This is it. I got to go to Colombia and spent a couple days out at El Fenix, it was fucking incredible. The project is fantastic, the people are fantastic, the coffee is fantastic. We spent the whole time immersed in coffee. Miguel and his family are beautiful and lovely to the highest degree. It was probably the highlight of my coffee career so far... to be somewhere so beautiful and feel justified in going there.
This is the kind of coffee you only really get your hands on by going out to see the farm I reckon. We walked around the trees talking for ages, and me and Jess just kept banging on about how much we love Pink Bourbon, not just for flavour but also because the trees are cute and much easier to move between than most of the other varieties grown there - wush wush is a bitch. So Miguel offered us a table with a load of Pink Bourbon experimental processes, this is one of those do it once or twice and realise it's a chore things to produce.
Washed-Natural
This is trial process from Miguel Fajardo.
Cherries ferment for 24hours in water, then using a submergible pump they get transferred between carts. The pump is pretty aggressive so it pulps some of the fruit and passes a shitload of water through everything and mixes everything heavily, then the mix of pulped and intact cherries ferments for a further 72hours before being laid out to dry.
The idea is increased complexity, and a body that's somewhere between the traditional processes. It totally works!
The Farm: El Fénix
El Fénix serves as Raw Material’s central hub in Colombia — more than just an office, it was developed with a long-term vision in mind. The site brings together three distinct but interconnected components: a rare-variety organic coffee farm, a post-harvest processing lab, and a community wet mill. These elements function together to support innovation in coffee production, processing, and trade.
Located in Calarcá, in the eastern municipality of Quindío, Colombia, El Fénix is ideally situated facing the Cauca Valley and the central mountain range. Its microclimate offers optimal conditions for coffee growing: strong sunlight reflected off the valley, an average annual rainfall of 2,275mm, and abundant freshwater from natural spring falls. This setting supports the growth of rare and experimental coffee varieties under organic farming conditions.

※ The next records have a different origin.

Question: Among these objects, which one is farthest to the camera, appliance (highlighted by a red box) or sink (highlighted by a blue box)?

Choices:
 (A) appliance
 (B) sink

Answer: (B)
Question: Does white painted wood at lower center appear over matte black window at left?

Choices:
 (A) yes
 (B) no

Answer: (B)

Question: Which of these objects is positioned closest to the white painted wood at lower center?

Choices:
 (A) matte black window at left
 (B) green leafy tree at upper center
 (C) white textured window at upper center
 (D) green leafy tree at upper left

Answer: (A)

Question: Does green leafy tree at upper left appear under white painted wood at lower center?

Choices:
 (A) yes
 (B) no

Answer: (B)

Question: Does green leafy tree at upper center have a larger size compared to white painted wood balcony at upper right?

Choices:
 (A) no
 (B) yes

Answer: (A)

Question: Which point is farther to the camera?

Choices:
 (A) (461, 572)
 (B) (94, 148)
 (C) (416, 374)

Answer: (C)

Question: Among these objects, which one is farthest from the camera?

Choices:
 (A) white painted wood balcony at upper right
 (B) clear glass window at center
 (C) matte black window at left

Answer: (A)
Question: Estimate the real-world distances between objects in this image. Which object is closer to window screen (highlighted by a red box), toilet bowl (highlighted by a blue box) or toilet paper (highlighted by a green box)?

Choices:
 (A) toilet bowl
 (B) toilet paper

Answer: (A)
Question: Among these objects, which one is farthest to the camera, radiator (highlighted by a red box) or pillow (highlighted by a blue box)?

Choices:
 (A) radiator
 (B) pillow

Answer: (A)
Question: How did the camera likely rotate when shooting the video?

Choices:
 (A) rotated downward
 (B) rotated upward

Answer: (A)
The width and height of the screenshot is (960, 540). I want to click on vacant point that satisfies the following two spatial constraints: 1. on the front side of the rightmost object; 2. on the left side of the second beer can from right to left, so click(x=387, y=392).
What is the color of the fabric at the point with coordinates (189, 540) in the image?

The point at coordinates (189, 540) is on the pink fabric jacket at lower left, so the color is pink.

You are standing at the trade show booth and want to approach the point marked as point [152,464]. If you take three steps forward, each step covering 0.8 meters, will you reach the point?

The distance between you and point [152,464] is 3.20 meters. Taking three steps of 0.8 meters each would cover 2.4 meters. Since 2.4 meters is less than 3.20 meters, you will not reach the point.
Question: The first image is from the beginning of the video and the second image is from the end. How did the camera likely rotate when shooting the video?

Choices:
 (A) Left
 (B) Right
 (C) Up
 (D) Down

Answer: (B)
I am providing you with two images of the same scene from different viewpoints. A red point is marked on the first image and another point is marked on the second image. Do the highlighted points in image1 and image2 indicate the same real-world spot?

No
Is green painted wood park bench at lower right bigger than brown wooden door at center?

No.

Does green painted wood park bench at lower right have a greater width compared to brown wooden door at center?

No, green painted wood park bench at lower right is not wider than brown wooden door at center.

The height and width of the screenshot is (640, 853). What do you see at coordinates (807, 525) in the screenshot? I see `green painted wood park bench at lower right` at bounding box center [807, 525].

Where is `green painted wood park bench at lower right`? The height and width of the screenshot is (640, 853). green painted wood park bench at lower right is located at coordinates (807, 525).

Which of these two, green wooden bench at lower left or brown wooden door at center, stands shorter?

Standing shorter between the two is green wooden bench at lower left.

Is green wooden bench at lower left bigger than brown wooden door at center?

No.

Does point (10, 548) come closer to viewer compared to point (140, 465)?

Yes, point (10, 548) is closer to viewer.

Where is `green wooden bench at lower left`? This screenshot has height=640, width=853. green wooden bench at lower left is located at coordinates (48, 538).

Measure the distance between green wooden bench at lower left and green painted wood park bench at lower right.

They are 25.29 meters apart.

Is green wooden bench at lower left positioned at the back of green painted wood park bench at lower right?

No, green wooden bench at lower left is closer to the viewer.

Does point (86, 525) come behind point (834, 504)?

As a working farm and research space, El Fénix enables Raw Material to carry out selective breeding programs, experiment with new post-harvest processing techniques, and adapt farming practices to organic production. It also serves as a venue for hosting farm management and cupping courses for producers and roasters, all while building stronger relationships across the value chain.
Community Wet Mill
In addition to coffee production and research, El Fénix is home to a growing community wet mill — a collaborative infrastructure project initiated and crowdfunded with support from Raw Material. The goal is to offer smallholder producers in the surrounding area greater control over both quality and income.
The model allows Raw Material to purchase coffee in cherry form rather than parchment, enabling complete oversight of the post-harvest process to ensure consistency and maximize quality. Producers benefit not only from improved quality outcomes but also from a transparent, two-part payment system designed to stabilize cash flow.
The first payment is made when cherries are delivered — up to six weeks earlier than traditional parchment payments — at a fixed rate equivalent to COP 1,000,000 per carga of parchment. A second payment is made after export, based on the final price roasters pay. If the export price exceeds the benchmark, that added value is passed directly to the producers.
This system provides a meaningful step toward equity in the coffee value chain and demonstrates Raw Material’s commitment to delivering long-term, community-driven development through trade.